L’affaire Coca-Cola
German Guttierez
par Helen Faradji
David contre Goliath. On ne s’en lasse pas. Le petit terrorisé par le grand mais qui valeureusement va prendre sa revanche. Des contes pour cour d’école aux récits pour grands enfants, le mythe a la peau dure. Peut-être parce qu’il redonne confiance, ou espoir, qu’il assure que les dés ne sont pas pipés dès le départ. Peut-être parce qu’il permet de voir le monde en noir et blanc et que ça repose un peu.
Coca-Cola contre les syndicalistes : a priori, la donne de départ est respectée. Le grand méchant loup cynique et avide de profits contre les gentils petits travailleurs exploités. On imagine déjà les manif. dans la rue, la fleur au fusil et le chant à la bouche. Les grèves convaincues, à l’ambiance vaguement bon enfant. Les tractations musclées pour quelques dignités de plus, volées à la sueur des fronts travaillants. Les petites victoires pour l’homme, grandes pour l’humanité. Sauf que nous sommes en Colombie, là où Coca-Cola a implanté ses usines d’embouteillement, et qu’avoir ce genre de problèmes, là-bas, ce serait déjà un triomphe. Non, en Colombie, on ne s’embarrasse pas de discussions, de négociations. Shoot, shoot, don’t talk. Comme dans un film de Scorsese. 470 syndicalistes assassinés depuis 2002, 4000 depuis 1986. Et seulement 5 procès pour élucider ces histoires. Tout cela sans parler des tortures, intimidations, emprisonnements, enlèvements et autres joyeusetés. La Colombie est un beau pays.
Véritables chevaliers blancs, deux avocats américains, David Kovalik et Terry Collingsworth en ont eu assez. En dénichant une loi de plus de 200 ans permettant aux victimes étrangères de crimes contre les droits humains de porter plainte aux Etats-Unis, ils montent patiemment leur cas contre Coca-Cola, apparemment un des leaders en matière de lutte costaude contre la syndicalisation dans ses usines. Ce sont eux, ainsi que l’activiste Ray Rogers responsable de la campagne Stop Killer Coke, que suit L’affaire Coca-Cola, nouveau documentaire-pamphlétaire signé German Gutiérrez et Carmen Garcia (Qui a tiré sur mon frère?). Ce sont eux, les David de notre histoire.

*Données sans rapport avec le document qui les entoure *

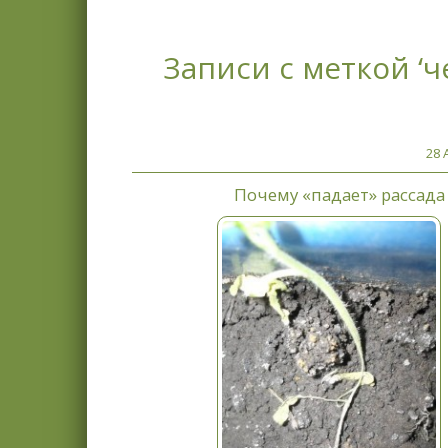
Записи с меткой ‘ч
28 
Почему «падает» рассада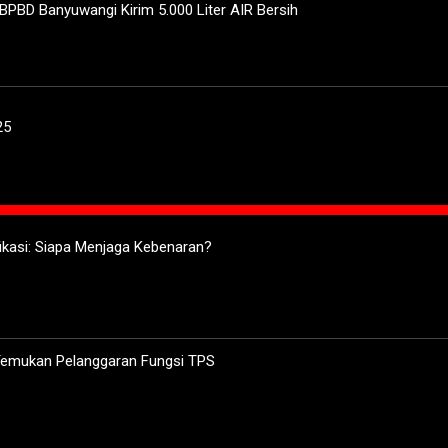
BPBD Banyuwangi Kirim 5.000 Liter AIR Bersih
25
ifikasi: Siapa Menjaga Kebenaran?
 Temukan Pelanggaran Fungsi TPS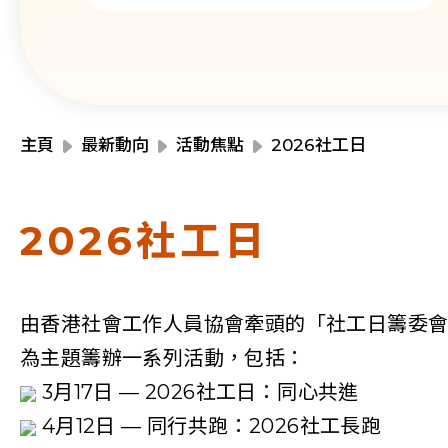
主頁
最新動向
活動焦點
2026社工日
2026社工日
由香港社會工作人員協會牽頭的「社工日籌委會」，以「以希望及
為主題籌辦一系列活動，包括：
3月17日 — 2026社工日：同心共進
4月12日 — 同行共跑：2026社工長跑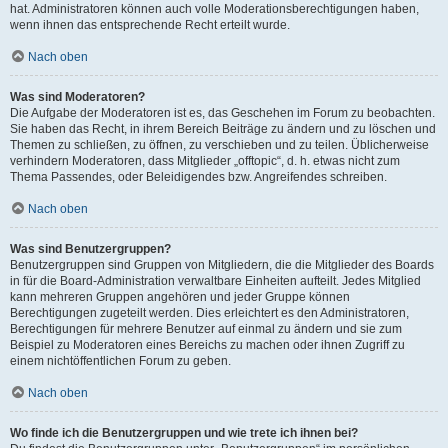
hat. Administratoren können auch volle Moderationsberechtigungen haben,
wenn ihnen das entsprechende Recht erteilt wurde.
Nach oben
Was sind Moderatoren?
Die Aufgabe der Moderatoren ist es, das Geschehen im Forum zu beobachten.
Sie haben das Recht, in ihrem Bereich Beiträge zu ändern und zu löschen und
Themen zu schließen, zu öffnen, zu verschieben und zu teilen. Üblicherweise
verhindern Moderatoren, dass Mitglieder „offtopic“, d. h. etwas nicht zum
Thema Passendes, oder Beleidigendes bzw. Angreifendes schreiben.
Nach oben
Was sind Benutzergruppen?
Benutzergruppen sind Gruppen von Mitgliedern, die die Mitglieder des Boards
in für die Board-Administration verwaltbare Einheiten aufteilt. Jedes Mitglied
kann mehreren Gruppen angehören und jeder Gruppe können
Berechtigungen zugeteilt werden. Dies erleichtert es den Administratoren,
Berechtigungen für mehrere Benutzer auf einmal zu ändern und sie zum
Beispiel zu Moderatoren eines Bereichs zu machen oder ihnen Zugriff zu
einem nichtöffentlichen Forum zu geben.
Nach oben
Wo finde ich die Benutzergruppen und wie trete ich ihnen bei?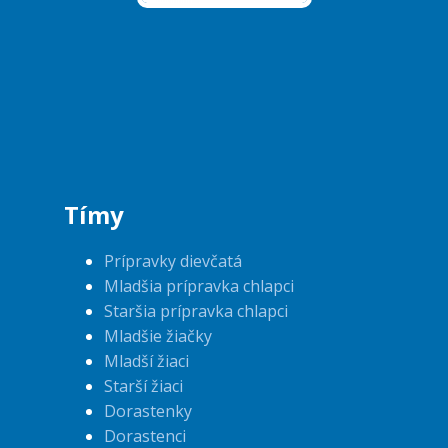
Tímy
Prípravky dievčatá
Mladšia prípravka chlapci
Staršia prípravka chlapci
Mladšie žiačky
Mladší žiaci
Starší žiaci
Dorastenky
Dorastenci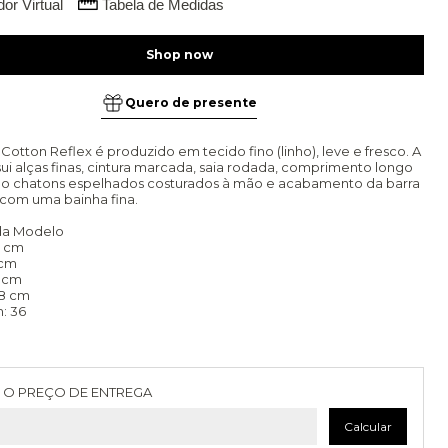
or Virtual
Tabela de Medidas
Quero de presente
Cotton Reflex é produzido em tecido fino (linho), leve e fresco. A
ui alças finas, cintura marcada, saia rodada, comprimento longo
ão chatons espelhados costurados à mão e acabamento da barra
a com uma bainha fina.
da Modelo
70 cm
 cm
2 cm
88 cm
: 36
as para o CEP:
Alterar CEP
 O PREÇO DE ENTREGA
Calcular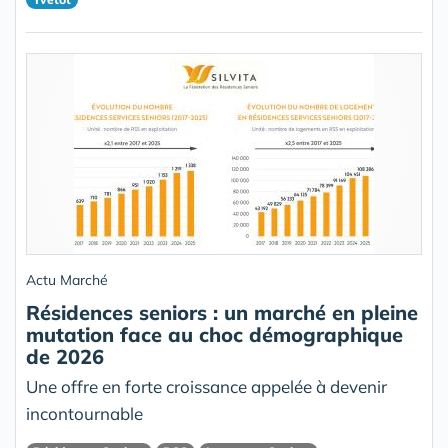
Actu Marché
Résidences seniors : un marché en pleine
mutation face au choc démographique
de 2026
Une offre en forte croissance appelée à devenir
incontournable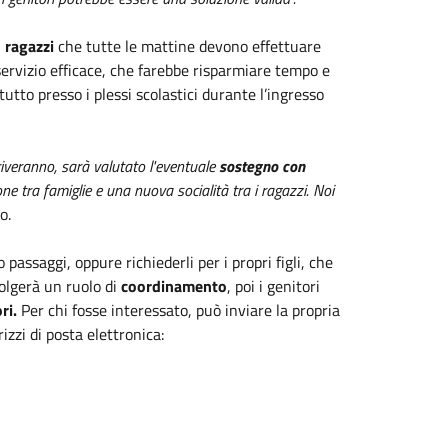
 ragazzi
che tutte le mattine devono effettuare
servizio efficace, che farebbe risparmiare tempo e
tutto presso i plessi scolastici durante l’ingresso
rriveranno, sarà valutato l'eventuale
sostegno con
ne tra famiglie e una nuova socialità tra i ragazzi. Noi
o.
o passaggi, oppure richiederli per i propri figli, che
olgerà un ruolo di
coordinamento
, poi i genitori
ri.
Per chi fosse interessato, può inviare la propria
izzi di posta elettronica: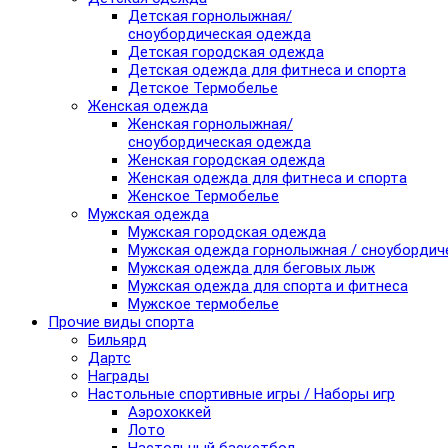
Детская горнолыжная/
сноубордическая одежда
Детская городская одежда
Детская одежда для фитнеса и спорта
Детское Термобелье
Женская одежда
Женская горнолыжная/
сноубордическая одежда
Женская городская одежда
Женская одежда для фитнеса и спорта
Женское Термобелье
Мужская одежда
Мужская городская одежда
Мужская одежда горнолыжная / сноубордич
Мужская одежда для беговых лыж
Мужская одежда для спорта и фитнеса
Мужское термобелье
Прочие виды спорта
Бильярд
Дартс
Награды
Настольные спортивные игры / Наборы игр
Аэрохоккей
Лото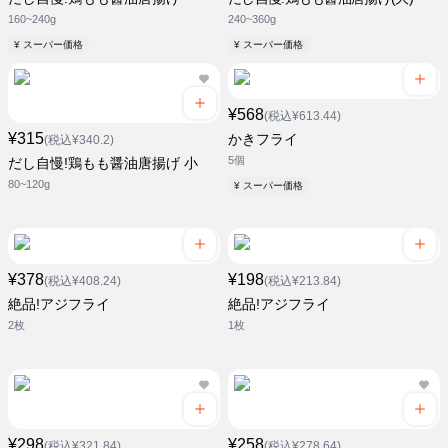
160~240g
240~360g
¥ スーパー価格
¥ スーパー価格
¥568
(税込¥613.44)
¥315
かきフライ
(税込¥340.2)
5個
だし自慢!鶏もも醤油唐揚げ 小
80~120g
¥ スーパー価格
¥378
¥198
(税込¥408.24)
(税込¥213.84)
絶品!アジフライ
絶品!アジフライ
2枚
1枚
¥298
¥258
(税込¥321.84)
(税込¥278.64)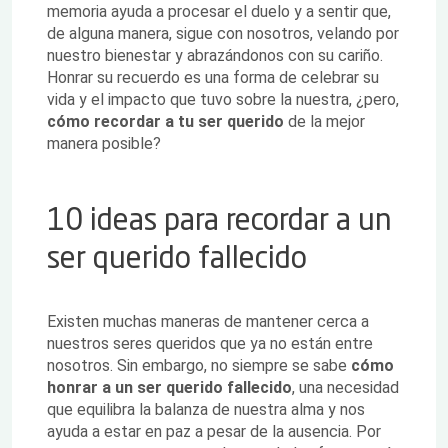
memoria ayuda a procesar el duelo y a sentir que,
de alguna manera, sigue con nosotros, velando por
nuestro bienestar y abrazándonos con su cariño.
Honrar su recuerdo es una forma de celebrar su
vida y el impacto que tuvo sobre la nuestra, ¿pero,
cómo recordar a tu ser querido
de la mejor
manera posible?
10 ideas para recordar a un
ser querido fallecido
Existen muchas maneras de mantener cerca a
nuestros seres queridos que ya no están entre
nosotros. Sin embargo, no siempre se sabe
cómo
honrar a un ser querido fallecido
, una necesidad
que equilibra la balanza de nuestra alma y nos
ayuda a estar en paz a pesar de la ausencia. Por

Suivant leurs conquêtes, leurs désillusions, leurs déceptions autant que leurs points gagnés, interrogeant de jeunes livreurs non-syndiqués pour bien faire comprendre l’importance des ces représentants des travailleurs (le passage le plus intéressant du documentaire), le film ne s’embarrasse pas de nuances : musique tonitruante, effets sonores sensationnels, ralentis, inscriptions à l’écran, tout l’arsenal du documentaire-choc est là, rutilant, prêt à enfoncer dans la gorge la vérité dans la gorge des amateurs de demi-teintes. Pas là pour éclairer, le film, mais pour dénoncer. Comme un thriller judiciaire américain. À tout prix et sans retenue. Comme ceux d’un certain Michael Moore aussi, l’humour en moins.
La fin justifie-t-elle les moyens? Peut-être. Assurément diront ceux qui souffrent. Mais ce serait oublier que ce sont justement ces combats, nobles et grands, qui, pierre par pierre, font un peu changer le monde, qui ont besoin des plate-formes les plus solides pour exister. Ce serait oublier que la vérité, dans ces cas, n’a pas besoin d’être martelée, mais soutenue. Ce n’est qu’ainsi qu’on transforme une diatribe en film nécessaire dont la marque s’inscrit dans les consciences. Et Dieu sait qu’on en a besoin.